Quest’anno ricorre il 160° anniversario dell’Unità d’Italia. Si tratta di una data fondamentale sia per le difficoltà che il processo di unificazione incontrò nel XIX secolo, sia per il ritardo storico con il quale si costituì lo stato nazionale in Italia; questioni che ancora oggi segnano le vicende storico-politiche del Paese e che determinano i tratti originari della storia italiana.
Ma la domanda che molti si sono posti e che continuano a porsi è la seguente: è giusto festeggiare? Perché lo schieramento democratico, così penalizzato durante e dopo il Risorgimento, dovrebbe festeggiare?
Risposta: senza il conseguimento dell’Unità, l’Italia non sarebbe entrata nella modernità; un’Italia divisa o una macroregione italiana sarebbe rimasta politicamente insignificante, rimanendo terreno di caccia delle potenze straniere. È utile ricordare agli smemorati di turno che il processo storico ha avuto come tappa fondamentale la nascita degli stati nazionali, che hanno favorito, attraverso un cammino lungo e tortuoso, il passaggio dal modo di produzione feudale a quello capitalistico. E per un certo periodo il capitalismo ha rivoluzionato l’intera società. Basta rileggere a tal proposito cosa scrivevano Marx ed Engels nel Manifesto: «La borghesia ha giocato nella storia un ruolo altamente rivoluzionario. Dove è giunta al potere, la borghesia ha distrutto tutti i rapporti feudali, patriarcali, idilliaci. Essa ha lacerato spietatamente tutti i variopinti legami feudali che stringevano l’uomo al suo superiore naturale, e non ha lasciato tra uomo e uomo altro legame che il nudo interesse, il freddo ‘pagamento in contanti’. […] La borghesia non può esistere senza rivoluzionare di continuo gli strumenti di produzione, quindi i rapporti di produzione, quindi tutto l’insieme dei rapporti sociali. Prima condizione di esistenza di tutte le classi industriali precedenti era invece l’immutata conservazione del vecchio sistema di produzione. Il continuo sconvolgimento della produzione, l’ininterrotta messa in discussione di tutte le condizioni sociali, l’insicurezza e il movimento perpetui distinguono l’epoca borghese da tutte quelle precedenti».

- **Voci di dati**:
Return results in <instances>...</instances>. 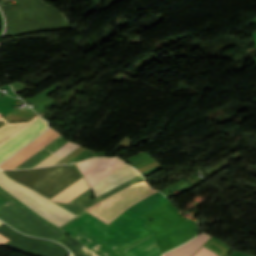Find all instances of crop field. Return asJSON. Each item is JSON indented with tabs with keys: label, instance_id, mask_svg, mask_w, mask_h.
<instances>
[{
	"label": "crop field",
	"instance_id": "crop-field-12",
	"mask_svg": "<svg viewBox=\"0 0 256 256\" xmlns=\"http://www.w3.org/2000/svg\"><path fill=\"white\" fill-rule=\"evenodd\" d=\"M79 145L69 141L65 145H63L61 148H59L57 151H55L53 154H51L49 157H47L45 160H43L41 163L36 165L35 167L39 166H47L54 164L64 158L66 155H68L70 152H72L74 149H76Z\"/></svg>",
	"mask_w": 256,
	"mask_h": 256
},
{
	"label": "crop field",
	"instance_id": "crop-field-10",
	"mask_svg": "<svg viewBox=\"0 0 256 256\" xmlns=\"http://www.w3.org/2000/svg\"><path fill=\"white\" fill-rule=\"evenodd\" d=\"M88 188L89 186L82 177L74 184H72L71 186L60 192L58 195L53 197L51 200L68 203L69 201L77 197L79 194H81Z\"/></svg>",
	"mask_w": 256,
	"mask_h": 256
},
{
	"label": "crop field",
	"instance_id": "crop-field-13",
	"mask_svg": "<svg viewBox=\"0 0 256 256\" xmlns=\"http://www.w3.org/2000/svg\"><path fill=\"white\" fill-rule=\"evenodd\" d=\"M94 202H96V199L91 200V191L89 189L70 203H74L83 207H88L91 206Z\"/></svg>",
	"mask_w": 256,
	"mask_h": 256
},
{
	"label": "crop field",
	"instance_id": "crop-field-16",
	"mask_svg": "<svg viewBox=\"0 0 256 256\" xmlns=\"http://www.w3.org/2000/svg\"><path fill=\"white\" fill-rule=\"evenodd\" d=\"M193 256H218V255L201 247Z\"/></svg>",
	"mask_w": 256,
	"mask_h": 256
},
{
	"label": "crop field",
	"instance_id": "crop-field-1",
	"mask_svg": "<svg viewBox=\"0 0 256 256\" xmlns=\"http://www.w3.org/2000/svg\"><path fill=\"white\" fill-rule=\"evenodd\" d=\"M17 2L19 5L9 4L1 8L6 18L3 37L71 27L59 11L41 0Z\"/></svg>",
	"mask_w": 256,
	"mask_h": 256
},
{
	"label": "crop field",
	"instance_id": "crop-field-11",
	"mask_svg": "<svg viewBox=\"0 0 256 256\" xmlns=\"http://www.w3.org/2000/svg\"><path fill=\"white\" fill-rule=\"evenodd\" d=\"M66 142L67 141H65L61 136L58 137L56 140H54L52 143H50L45 148L40 150L38 153H36L31 158H29L27 161L22 163L16 169L33 167L35 164H37L39 161H41L43 158H45L47 155H49L51 152H53L54 150H56Z\"/></svg>",
	"mask_w": 256,
	"mask_h": 256
},
{
	"label": "crop field",
	"instance_id": "crop-field-4",
	"mask_svg": "<svg viewBox=\"0 0 256 256\" xmlns=\"http://www.w3.org/2000/svg\"><path fill=\"white\" fill-rule=\"evenodd\" d=\"M25 208V207H24ZM12 199L0 206V219L22 233L52 240L63 234L44 223Z\"/></svg>",
	"mask_w": 256,
	"mask_h": 256
},
{
	"label": "crop field",
	"instance_id": "crop-field-8",
	"mask_svg": "<svg viewBox=\"0 0 256 256\" xmlns=\"http://www.w3.org/2000/svg\"><path fill=\"white\" fill-rule=\"evenodd\" d=\"M135 173H137V171L135 169H133L129 165L125 164L122 167H120L119 169H117L116 171L112 172L110 175L105 177L103 180H101L100 182H98L97 184H95L91 188H92V190L95 194V193H97V192H99V191H101V190H103V189H105V188H107V187H109V186H111V185H113V184H115V183L133 175V174H135ZM137 175H139V173L130 177V178H128V179H126V180H124V181H122V182H120V183H118V184H116V185H114V186H112V187H110V188H108V189H106V190H104V191H102V192H100V193H98V194H96V197L105 193V192H107V191H109V190H111L112 188L128 181L129 179H131V178H133Z\"/></svg>",
	"mask_w": 256,
	"mask_h": 256
},
{
	"label": "crop field",
	"instance_id": "crop-field-5",
	"mask_svg": "<svg viewBox=\"0 0 256 256\" xmlns=\"http://www.w3.org/2000/svg\"><path fill=\"white\" fill-rule=\"evenodd\" d=\"M76 164L91 187L125 163L118 157H99Z\"/></svg>",
	"mask_w": 256,
	"mask_h": 256
},
{
	"label": "crop field",
	"instance_id": "crop-field-6",
	"mask_svg": "<svg viewBox=\"0 0 256 256\" xmlns=\"http://www.w3.org/2000/svg\"><path fill=\"white\" fill-rule=\"evenodd\" d=\"M47 127V122L39 117L11 139L0 145V163L46 130Z\"/></svg>",
	"mask_w": 256,
	"mask_h": 256
},
{
	"label": "crop field",
	"instance_id": "crop-field-9",
	"mask_svg": "<svg viewBox=\"0 0 256 256\" xmlns=\"http://www.w3.org/2000/svg\"><path fill=\"white\" fill-rule=\"evenodd\" d=\"M210 237L208 234L202 233L183 245L164 253L163 256H191Z\"/></svg>",
	"mask_w": 256,
	"mask_h": 256
},
{
	"label": "crop field",
	"instance_id": "crop-field-3",
	"mask_svg": "<svg viewBox=\"0 0 256 256\" xmlns=\"http://www.w3.org/2000/svg\"><path fill=\"white\" fill-rule=\"evenodd\" d=\"M0 186L58 227L76 216L42 195L10 180L1 170Z\"/></svg>",
	"mask_w": 256,
	"mask_h": 256
},
{
	"label": "crop field",
	"instance_id": "crop-field-15",
	"mask_svg": "<svg viewBox=\"0 0 256 256\" xmlns=\"http://www.w3.org/2000/svg\"><path fill=\"white\" fill-rule=\"evenodd\" d=\"M57 204L61 205L62 207L68 209L69 211L73 212L74 214H76L78 216L83 214L84 212H86L83 208L78 207V206L65 204V203H57Z\"/></svg>",
	"mask_w": 256,
	"mask_h": 256
},
{
	"label": "crop field",
	"instance_id": "crop-field-17",
	"mask_svg": "<svg viewBox=\"0 0 256 256\" xmlns=\"http://www.w3.org/2000/svg\"><path fill=\"white\" fill-rule=\"evenodd\" d=\"M3 222L0 221V225L2 224Z\"/></svg>",
	"mask_w": 256,
	"mask_h": 256
},
{
	"label": "crop field",
	"instance_id": "crop-field-14",
	"mask_svg": "<svg viewBox=\"0 0 256 256\" xmlns=\"http://www.w3.org/2000/svg\"><path fill=\"white\" fill-rule=\"evenodd\" d=\"M141 180H144V178L140 175V176H138V177H136V178H134V179H132V180L116 187V188H114L113 190H111V191H109V192H107V193H105V194H103V195H101L97 198H98L99 201H101L102 199H104V198H106V197H108V196H110V195H112V194H114V193H116V192H118V191L136 183V182H139Z\"/></svg>",
	"mask_w": 256,
	"mask_h": 256
},
{
	"label": "crop field",
	"instance_id": "crop-field-2",
	"mask_svg": "<svg viewBox=\"0 0 256 256\" xmlns=\"http://www.w3.org/2000/svg\"><path fill=\"white\" fill-rule=\"evenodd\" d=\"M4 172L11 179L31 187L49 199L81 178L68 165Z\"/></svg>",
	"mask_w": 256,
	"mask_h": 256
},
{
	"label": "crop field",
	"instance_id": "crop-field-18",
	"mask_svg": "<svg viewBox=\"0 0 256 256\" xmlns=\"http://www.w3.org/2000/svg\"><path fill=\"white\" fill-rule=\"evenodd\" d=\"M2 115H0V117H1Z\"/></svg>",
	"mask_w": 256,
	"mask_h": 256
},
{
	"label": "crop field",
	"instance_id": "crop-field-7",
	"mask_svg": "<svg viewBox=\"0 0 256 256\" xmlns=\"http://www.w3.org/2000/svg\"><path fill=\"white\" fill-rule=\"evenodd\" d=\"M60 134L53 129H48L42 136L27 145L25 148L17 152L11 158L6 160L0 165L1 169H14L22 162L27 160L33 154H35L39 149L47 145L53 139H55Z\"/></svg>",
	"mask_w": 256,
	"mask_h": 256
}]
</instances>
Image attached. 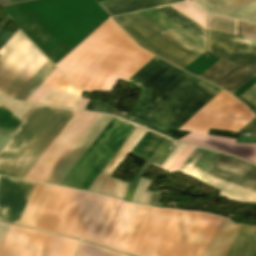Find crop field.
Instances as JSON below:
<instances>
[{"label": "crop field", "mask_w": 256, "mask_h": 256, "mask_svg": "<svg viewBox=\"0 0 256 256\" xmlns=\"http://www.w3.org/2000/svg\"><path fill=\"white\" fill-rule=\"evenodd\" d=\"M218 155L219 153L196 147L179 172L200 180Z\"/></svg>", "instance_id": "bc2a9ffb"}, {"label": "crop field", "mask_w": 256, "mask_h": 256, "mask_svg": "<svg viewBox=\"0 0 256 256\" xmlns=\"http://www.w3.org/2000/svg\"><path fill=\"white\" fill-rule=\"evenodd\" d=\"M11 225L5 224V223H0V248L3 244V241L7 235V232L9 230Z\"/></svg>", "instance_id": "d32e631a"}, {"label": "crop field", "mask_w": 256, "mask_h": 256, "mask_svg": "<svg viewBox=\"0 0 256 256\" xmlns=\"http://www.w3.org/2000/svg\"><path fill=\"white\" fill-rule=\"evenodd\" d=\"M87 102H88L87 99L82 98L76 108L84 110Z\"/></svg>", "instance_id": "5866460e"}, {"label": "crop field", "mask_w": 256, "mask_h": 256, "mask_svg": "<svg viewBox=\"0 0 256 256\" xmlns=\"http://www.w3.org/2000/svg\"><path fill=\"white\" fill-rule=\"evenodd\" d=\"M207 51L237 64H256V40L208 30Z\"/></svg>", "instance_id": "d1516ede"}, {"label": "crop field", "mask_w": 256, "mask_h": 256, "mask_svg": "<svg viewBox=\"0 0 256 256\" xmlns=\"http://www.w3.org/2000/svg\"><path fill=\"white\" fill-rule=\"evenodd\" d=\"M220 217L198 212L175 211L152 256H199ZM214 230L200 256L220 227ZM240 226L224 219L205 256H224Z\"/></svg>", "instance_id": "f4fd0767"}, {"label": "crop field", "mask_w": 256, "mask_h": 256, "mask_svg": "<svg viewBox=\"0 0 256 256\" xmlns=\"http://www.w3.org/2000/svg\"><path fill=\"white\" fill-rule=\"evenodd\" d=\"M190 2L209 13L256 23V0H192Z\"/></svg>", "instance_id": "cbeb9de0"}, {"label": "crop field", "mask_w": 256, "mask_h": 256, "mask_svg": "<svg viewBox=\"0 0 256 256\" xmlns=\"http://www.w3.org/2000/svg\"><path fill=\"white\" fill-rule=\"evenodd\" d=\"M34 184L0 176V220L18 223Z\"/></svg>", "instance_id": "22f410ed"}, {"label": "crop field", "mask_w": 256, "mask_h": 256, "mask_svg": "<svg viewBox=\"0 0 256 256\" xmlns=\"http://www.w3.org/2000/svg\"><path fill=\"white\" fill-rule=\"evenodd\" d=\"M62 75L63 74L56 68L27 101L38 103Z\"/></svg>", "instance_id": "ae1a2a85"}, {"label": "crop field", "mask_w": 256, "mask_h": 256, "mask_svg": "<svg viewBox=\"0 0 256 256\" xmlns=\"http://www.w3.org/2000/svg\"><path fill=\"white\" fill-rule=\"evenodd\" d=\"M254 75H256V66H235L214 84L232 93Z\"/></svg>", "instance_id": "dafd665d"}, {"label": "crop field", "mask_w": 256, "mask_h": 256, "mask_svg": "<svg viewBox=\"0 0 256 256\" xmlns=\"http://www.w3.org/2000/svg\"><path fill=\"white\" fill-rule=\"evenodd\" d=\"M252 256H256V249H255V251H254V253H253V255Z\"/></svg>", "instance_id": "e1f06a70"}, {"label": "crop field", "mask_w": 256, "mask_h": 256, "mask_svg": "<svg viewBox=\"0 0 256 256\" xmlns=\"http://www.w3.org/2000/svg\"><path fill=\"white\" fill-rule=\"evenodd\" d=\"M127 82L142 89L129 120L169 137L221 92L155 56ZM254 117L246 106L222 91L179 129L192 132L179 141L227 152L256 164V145L234 144L236 140L207 135L209 129L238 132Z\"/></svg>", "instance_id": "8a807250"}, {"label": "crop field", "mask_w": 256, "mask_h": 256, "mask_svg": "<svg viewBox=\"0 0 256 256\" xmlns=\"http://www.w3.org/2000/svg\"><path fill=\"white\" fill-rule=\"evenodd\" d=\"M0 106L4 107L6 110H8L10 113H12L14 116L22 121H19L5 109L0 107V126L17 128L20 122L22 124L25 121V119L32 112L36 105L0 99ZM21 124L18 126V128L21 126ZM13 128L0 127V134L5 135L12 133L15 130ZM18 128L10 135H0V151L11 139V137L18 130Z\"/></svg>", "instance_id": "5142ce71"}, {"label": "crop field", "mask_w": 256, "mask_h": 256, "mask_svg": "<svg viewBox=\"0 0 256 256\" xmlns=\"http://www.w3.org/2000/svg\"><path fill=\"white\" fill-rule=\"evenodd\" d=\"M149 207L123 202L102 246L126 253Z\"/></svg>", "instance_id": "28ad6ade"}, {"label": "crop field", "mask_w": 256, "mask_h": 256, "mask_svg": "<svg viewBox=\"0 0 256 256\" xmlns=\"http://www.w3.org/2000/svg\"><path fill=\"white\" fill-rule=\"evenodd\" d=\"M241 97L252 104L256 109V85L241 95Z\"/></svg>", "instance_id": "120bbe31"}, {"label": "crop field", "mask_w": 256, "mask_h": 256, "mask_svg": "<svg viewBox=\"0 0 256 256\" xmlns=\"http://www.w3.org/2000/svg\"><path fill=\"white\" fill-rule=\"evenodd\" d=\"M153 56L109 19L57 67L86 93H111L119 79L126 81Z\"/></svg>", "instance_id": "34b2d1b8"}, {"label": "crop field", "mask_w": 256, "mask_h": 256, "mask_svg": "<svg viewBox=\"0 0 256 256\" xmlns=\"http://www.w3.org/2000/svg\"><path fill=\"white\" fill-rule=\"evenodd\" d=\"M65 110L37 105L0 153V174L15 176Z\"/></svg>", "instance_id": "e52e79f7"}, {"label": "crop field", "mask_w": 256, "mask_h": 256, "mask_svg": "<svg viewBox=\"0 0 256 256\" xmlns=\"http://www.w3.org/2000/svg\"><path fill=\"white\" fill-rule=\"evenodd\" d=\"M122 201L53 187L36 228L101 245Z\"/></svg>", "instance_id": "412701ff"}, {"label": "crop field", "mask_w": 256, "mask_h": 256, "mask_svg": "<svg viewBox=\"0 0 256 256\" xmlns=\"http://www.w3.org/2000/svg\"><path fill=\"white\" fill-rule=\"evenodd\" d=\"M208 29L234 35V21L209 15ZM237 35L256 39V25L238 21Z\"/></svg>", "instance_id": "4177f3b9"}, {"label": "crop field", "mask_w": 256, "mask_h": 256, "mask_svg": "<svg viewBox=\"0 0 256 256\" xmlns=\"http://www.w3.org/2000/svg\"><path fill=\"white\" fill-rule=\"evenodd\" d=\"M145 131L146 129L144 128H141L139 126L136 127V129L129 136V138L120 148V150L115 154V156L111 159V161L107 164L104 170L96 178L93 184L89 187L88 191L100 193L109 177L116 170V168L123 161V159L127 156V154L131 151V149L138 142V140L142 137Z\"/></svg>", "instance_id": "d9b57169"}, {"label": "crop field", "mask_w": 256, "mask_h": 256, "mask_svg": "<svg viewBox=\"0 0 256 256\" xmlns=\"http://www.w3.org/2000/svg\"><path fill=\"white\" fill-rule=\"evenodd\" d=\"M150 22L176 37L199 53L205 52V42L184 30L153 9L138 12ZM136 13L126 14L113 19L143 48L184 68L199 55L187 45L161 30Z\"/></svg>", "instance_id": "dd49c442"}, {"label": "crop field", "mask_w": 256, "mask_h": 256, "mask_svg": "<svg viewBox=\"0 0 256 256\" xmlns=\"http://www.w3.org/2000/svg\"><path fill=\"white\" fill-rule=\"evenodd\" d=\"M232 65H233L232 63L221 59L216 64H214L211 68H209L206 72L200 75V77L211 82Z\"/></svg>", "instance_id": "bd1437ed"}, {"label": "crop field", "mask_w": 256, "mask_h": 256, "mask_svg": "<svg viewBox=\"0 0 256 256\" xmlns=\"http://www.w3.org/2000/svg\"><path fill=\"white\" fill-rule=\"evenodd\" d=\"M55 68L56 67L48 60L14 99L26 101Z\"/></svg>", "instance_id": "eef30255"}, {"label": "crop field", "mask_w": 256, "mask_h": 256, "mask_svg": "<svg viewBox=\"0 0 256 256\" xmlns=\"http://www.w3.org/2000/svg\"><path fill=\"white\" fill-rule=\"evenodd\" d=\"M0 56V97L13 99L48 60L18 30Z\"/></svg>", "instance_id": "d8731c3e"}, {"label": "crop field", "mask_w": 256, "mask_h": 256, "mask_svg": "<svg viewBox=\"0 0 256 256\" xmlns=\"http://www.w3.org/2000/svg\"><path fill=\"white\" fill-rule=\"evenodd\" d=\"M98 115L77 110L25 179L45 182ZM112 117L100 114L46 182L59 185ZM135 127L114 116L60 185L86 191Z\"/></svg>", "instance_id": "ac0d7876"}, {"label": "crop field", "mask_w": 256, "mask_h": 256, "mask_svg": "<svg viewBox=\"0 0 256 256\" xmlns=\"http://www.w3.org/2000/svg\"><path fill=\"white\" fill-rule=\"evenodd\" d=\"M75 87L63 75L39 103L74 108L82 94Z\"/></svg>", "instance_id": "4a817a6b"}, {"label": "crop field", "mask_w": 256, "mask_h": 256, "mask_svg": "<svg viewBox=\"0 0 256 256\" xmlns=\"http://www.w3.org/2000/svg\"><path fill=\"white\" fill-rule=\"evenodd\" d=\"M156 11L160 12L170 20L174 21L184 29L188 30L198 38L205 41L206 36V29L202 28L201 26L197 25L196 23L192 22L191 20L187 19L183 15L179 14L178 12L174 11L169 7L155 9Z\"/></svg>", "instance_id": "730fd06b"}, {"label": "crop field", "mask_w": 256, "mask_h": 256, "mask_svg": "<svg viewBox=\"0 0 256 256\" xmlns=\"http://www.w3.org/2000/svg\"><path fill=\"white\" fill-rule=\"evenodd\" d=\"M200 182L231 201L256 203V167L229 155L220 154Z\"/></svg>", "instance_id": "5a996713"}, {"label": "crop field", "mask_w": 256, "mask_h": 256, "mask_svg": "<svg viewBox=\"0 0 256 256\" xmlns=\"http://www.w3.org/2000/svg\"><path fill=\"white\" fill-rule=\"evenodd\" d=\"M76 110L67 109L63 116L59 119L56 125L52 128L49 134L45 137V139L41 142L38 148L34 151L31 157L27 160L24 166L20 169V171L15 176L16 178L24 179L31 168L35 165L38 159L42 156L48 146L52 143L58 133L62 130L65 124L69 121L72 115Z\"/></svg>", "instance_id": "92a150f3"}, {"label": "crop field", "mask_w": 256, "mask_h": 256, "mask_svg": "<svg viewBox=\"0 0 256 256\" xmlns=\"http://www.w3.org/2000/svg\"><path fill=\"white\" fill-rule=\"evenodd\" d=\"M128 185V183L110 177L101 193L123 199Z\"/></svg>", "instance_id": "d3111659"}, {"label": "crop field", "mask_w": 256, "mask_h": 256, "mask_svg": "<svg viewBox=\"0 0 256 256\" xmlns=\"http://www.w3.org/2000/svg\"><path fill=\"white\" fill-rule=\"evenodd\" d=\"M94 104H95V101L89 100V102H88V104H87L85 110L91 111L92 108H93V106H94Z\"/></svg>", "instance_id": "028f5c9d"}, {"label": "crop field", "mask_w": 256, "mask_h": 256, "mask_svg": "<svg viewBox=\"0 0 256 256\" xmlns=\"http://www.w3.org/2000/svg\"><path fill=\"white\" fill-rule=\"evenodd\" d=\"M150 183L151 180L141 177L131 202L148 205L152 195V192L147 191Z\"/></svg>", "instance_id": "750c4746"}, {"label": "crop field", "mask_w": 256, "mask_h": 256, "mask_svg": "<svg viewBox=\"0 0 256 256\" xmlns=\"http://www.w3.org/2000/svg\"><path fill=\"white\" fill-rule=\"evenodd\" d=\"M185 144L179 143L178 146L174 149V151L170 154V156L165 160V162L161 165L160 169L166 171L174 159L178 156L181 150L184 148Z\"/></svg>", "instance_id": "1d83c4d3"}, {"label": "crop field", "mask_w": 256, "mask_h": 256, "mask_svg": "<svg viewBox=\"0 0 256 256\" xmlns=\"http://www.w3.org/2000/svg\"><path fill=\"white\" fill-rule=\"evenodd\" d=\"M183 0H109L99 4L111 15H118Z\"/></svg>", "instance_id": "214f88e0"}, {"label": "crop field", "mask_w": 256, "mask_h": 256, "mask_svg": "<svg viewBox=\"0 0 256 256\" xmlns=\"http://www.w3.org/2000/svg\"><path fill=\"white\" fill-rule=\"evenodd\" d=\"M178 142L165 139V141L160 145V147L155 151V153L150 157V159L145 163V165L140 169V171L136 174L134 177L129 190L126 194L125 201H131L132 195L134 193L136 184L140 178V176L143 175V173L150 168L152 165L156 167H160V165L164 162V160L167 158V156L171 153V151L176 147Z\"/></svg>", "instance_id": "a9b5d70f"}, {"label": "crop field", "mask_w": 256, "mask_h": 256, "mask_svg": "<svg viewBox=\"0 0 256 256\" xmlns=\"http://www.w3.org/2000/svg\"><path fill=\"white\" fill-rule=\"evenodd\" d=\"M255 247V228L241 226L225 256H251Z\"/></svg>", "instance_id": "00972430"}, {"label": "crop field", "mask_w": 256, "mask_h": 256, "mask_svg": "<svg viewBox=\"0 0 256 256\" xmlns=\"http://www.w3.org/2000/svg\"><path fill=\"white\" fill-rule=\"evenodd\" d=\"M53 186L36 183L18 224L35 228Z\"/></svg>", "instance_id": "733c2abd"}, {"label": "crop field", "mask_w": 256, "mask_h": 256, "mask_svg": "<svg viewBox=\"0 0 256 256\" xmlns=\"http://www.w3.org/2000/svg\"><path fill=\"white\" fill-rule=\"evenodd\" d=\"M46 233L12 225L0 256H36ZM74 239L47 233L37 256H68ZM80 241H75L69 256H73Z\"/></svg>", "instance_id": "3316defc"}]
</instances>
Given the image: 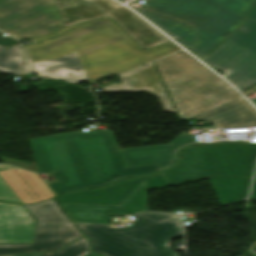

- **DA FARE**:
A - Secondo il testo sull'Unità d'Italia, quale anniversario ricorre quest'anno?
B - Nella citazione del Manifesto riportata nel testo sull'Unità d'Italia, che tipi di rapporti ha distrutto la borghesia dove è giunta al potere? Elencali tutti.
Per rispondere basta il testo sull'Unità d'Italia, senza altre fonti.

- **RISPOSTE**:
A - Il 160° anniversario dell'Unità d'Italia.

B - Feudali, patriarcali, idilliaci.